Copy out the full passage on compost and fresh organic matter, word for word.

Passage for review
******
Bob Crowder, the doyenne of New Zealand organics, also showed that fresh organic matter was essential for high earthworm populations. He conducted a long-term organic experiment in an apple orchard comparing compost with fresh cut green grass as fertiliser, they had the same nutrient content and he found vast numbers of worms under the fresh grass treatments and very few under the compost. This clearly shows that fresh organic matter promoted high earthworm populations compared with the compost treatment while having the same yields. Now, had that grass been composted it would of lost a load of energy, nitrogen, carbon and other nutrients which would of resulted in lower yields and lower earthworms all for the time, expense and energy consumed making the compost.
But wait, it gets worse. Not only are we robbing the soil of massive amounts of energy when we compost, we are also stealing its nutrients. Making compost reduces the volume and weight of the material composted, even taking into account the varying moisture content. How is this? All that heat is caused by the compost organisms respiring (breathing) like crazy. A key feature of respiration is that carbon is combined with oxygen to produce carbon dioxide. So the ‘solid’ carbon in the compost heap literally floats away as gas. Why is that a problem? Well carbon is a key ingredient of soil organic matter, so we are losing a great big wad of super valuable soil organic matter, literally as hot air. As a principle aim of effective nutrient management in organics is efficient recycling of nutrients on the farm this is not good news. Now it’s true that the same will eventually happen in the soil and the organisms there respire the carbon to gas, however, its much colder and therefore slower, so there is potential for the carbon to be retained in the soil over longer periods.
******
Data extracts
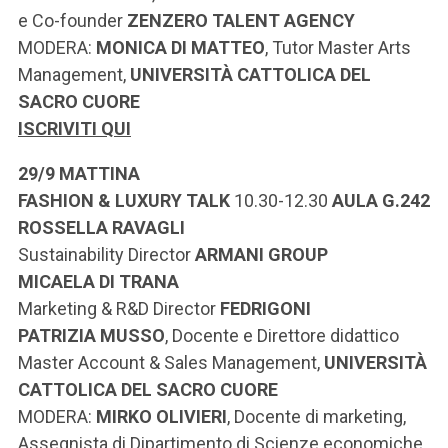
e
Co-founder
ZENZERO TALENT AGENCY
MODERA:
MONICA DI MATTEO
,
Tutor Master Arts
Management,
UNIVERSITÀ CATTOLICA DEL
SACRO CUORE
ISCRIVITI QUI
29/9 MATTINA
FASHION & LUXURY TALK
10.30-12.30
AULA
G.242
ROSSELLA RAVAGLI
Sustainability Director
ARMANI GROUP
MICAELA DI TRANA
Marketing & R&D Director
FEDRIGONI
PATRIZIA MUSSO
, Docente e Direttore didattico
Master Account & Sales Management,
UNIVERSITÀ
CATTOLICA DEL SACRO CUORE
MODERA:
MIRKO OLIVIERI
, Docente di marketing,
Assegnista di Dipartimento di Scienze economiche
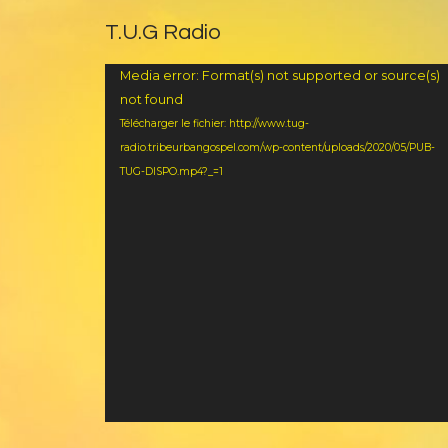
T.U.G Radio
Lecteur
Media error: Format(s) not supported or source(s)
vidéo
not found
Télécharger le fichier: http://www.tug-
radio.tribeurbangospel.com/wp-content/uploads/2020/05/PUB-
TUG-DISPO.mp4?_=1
******
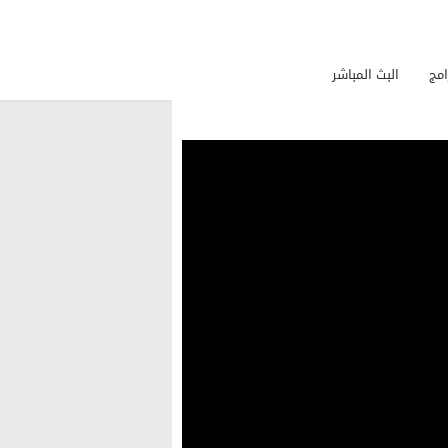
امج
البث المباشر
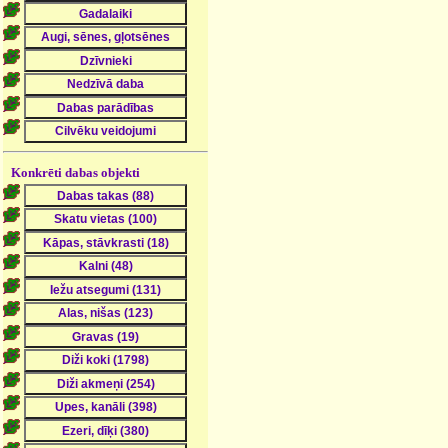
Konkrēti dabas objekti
******
Reply to the exercise
Bob Crowder, the doyenne of New Zealand organics, also showed that fresh organic matter was essential for high earthworm populations. He conducted a long-term organic experiment in an apple orchard comparing compost with fresh cut green grass as fertiliser, they had the same nutrient content and he found vast numbers of worms under the fresh grass treatments and very few under the compost. This clearly shows that fresh organic matter promoted high earthworm populations compared with the compost treatment while having the same yields. Now, had that grass been composted it would of lost a load of energy, nitrogen, carbon and other nutrients which would of resulted in lower yields and lower earthworms all for the time, expense and energy consumed making the compost.
But wait, it gets worse. Not only are we robbing the soil of massive amounts of energy when we compost, we are also stealing its nutrients. Making compost reduces the volume and weight of the material composted, even taking into account the varying moisture content. How is this? All that heat is caused by the compost organisms respiring (breathing) like crazy. A key feature of respiration is that carbon is combined with oxygen to produce carbon dioxide. So the ‘solid’ carbon in the compost heap literally floats away as gas. Why is that a problem? Well carbon is a key ingredient of soil organic matter, so we are losing a great big wad of super valuable soil organic matter, literally as hot air. As a principle aim of effective nutrient management in organics is efficient recycling of nutrients on the farm this is not good news. Now it’s true that the same will eventually happen in the soil and the organisms there respire the carbon to gas, however, its much colder and therefore slower, so there is potential for the carbon to be retained in the soil over longer periods.